◆ **What needs to be done**
Quote the data from the line containing "After each image, give" through the line containing "0.080561, 0.569431, -0.593034]]", inclusive, reproducing every character unchanged.

◆ **Task inputs**
+-------+
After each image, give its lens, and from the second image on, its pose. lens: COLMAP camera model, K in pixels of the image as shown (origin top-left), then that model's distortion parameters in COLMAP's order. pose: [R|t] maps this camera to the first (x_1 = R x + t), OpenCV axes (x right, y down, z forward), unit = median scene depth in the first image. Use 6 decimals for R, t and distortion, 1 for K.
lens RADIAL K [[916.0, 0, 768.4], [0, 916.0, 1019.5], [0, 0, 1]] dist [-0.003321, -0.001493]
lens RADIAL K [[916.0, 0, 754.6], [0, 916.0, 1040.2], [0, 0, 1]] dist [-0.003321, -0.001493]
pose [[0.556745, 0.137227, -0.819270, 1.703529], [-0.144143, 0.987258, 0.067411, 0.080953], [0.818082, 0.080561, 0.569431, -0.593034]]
+-------+
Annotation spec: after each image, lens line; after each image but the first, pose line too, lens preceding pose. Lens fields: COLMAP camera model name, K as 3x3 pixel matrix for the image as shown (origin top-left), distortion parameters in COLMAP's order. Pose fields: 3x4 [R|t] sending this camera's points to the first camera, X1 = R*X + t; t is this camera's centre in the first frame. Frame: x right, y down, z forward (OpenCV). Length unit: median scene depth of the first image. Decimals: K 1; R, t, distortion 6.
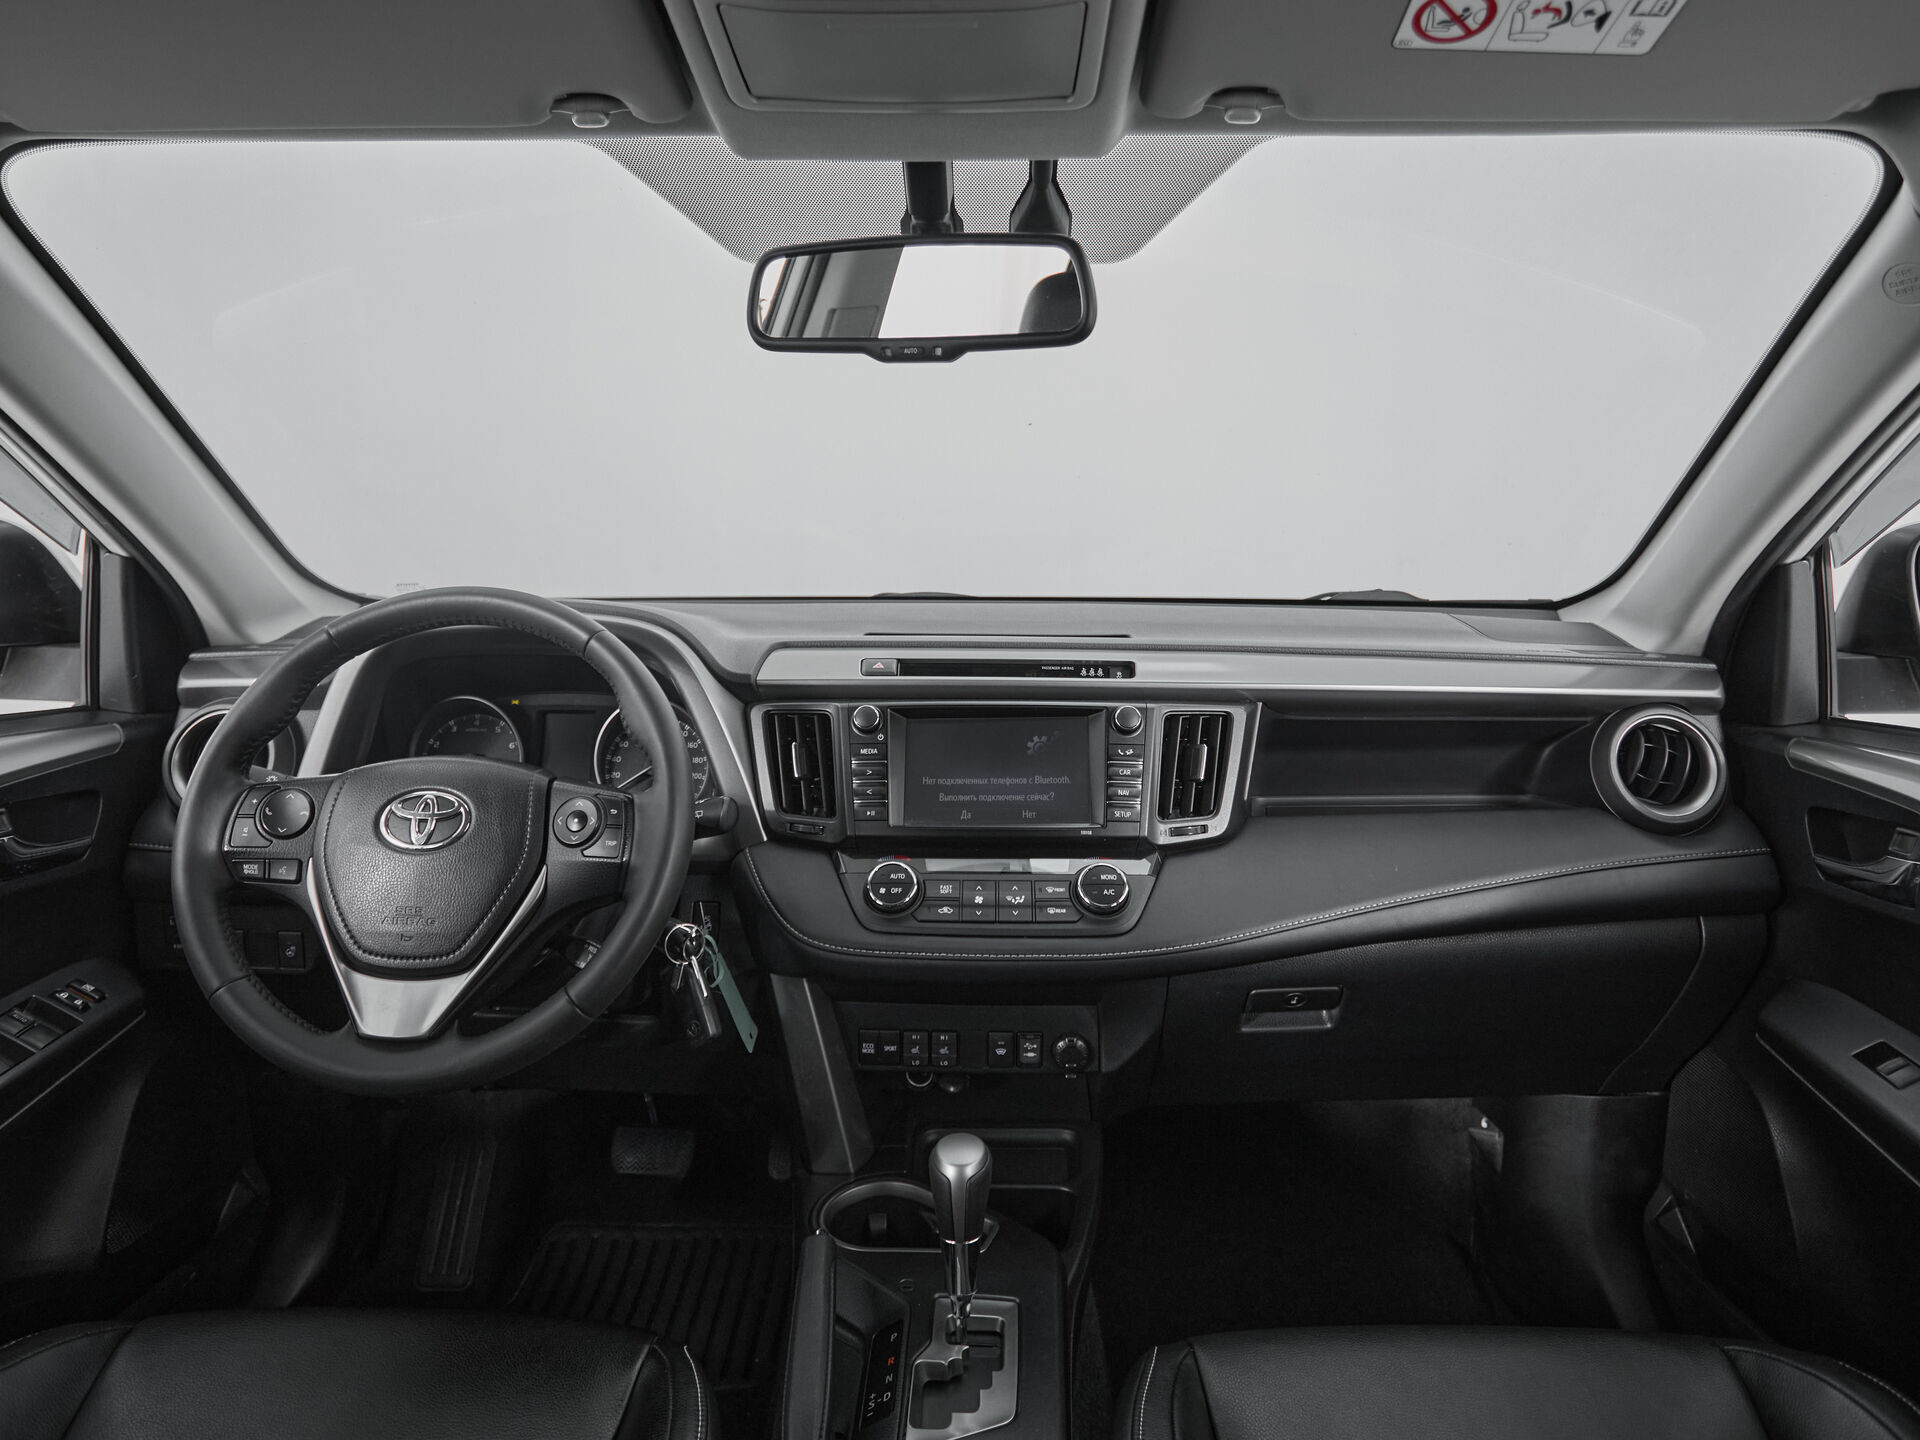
+-------+
◆ **Task answer**
After each image, give its lens, and from the second image on, its pose. lens: COLMAP camera model, K in pixels of the image as shown (origin top-left), then that model's distortion parameters in COLMAP's order. pose: [R|t] maps this camera to the first (x_1 = R x + t), OpenCV axes (x right, y down, z forward), unit = median scene depth in the first image. Use 6 decimals for R, t and distortion, 1 for K.
lens RADIAL K [[916.0, 0, 768.4], [0, 916.0, 1019.5], [0, 0, 1]] dist [-0.003321, -0.001493]
lens RADIAL K [[916.0, 0, 754.6], [0, 916.0, 1040.2], [0, 0, 1]] dist [-0.003321, -0.001493]
pose [[0.556745, 0.137227, -0.819270, 1.703529], [-0.144143, 0.987258, 0.067411, 0.080953], [0.818082, 0.080561, 0.569431, -0.593034]]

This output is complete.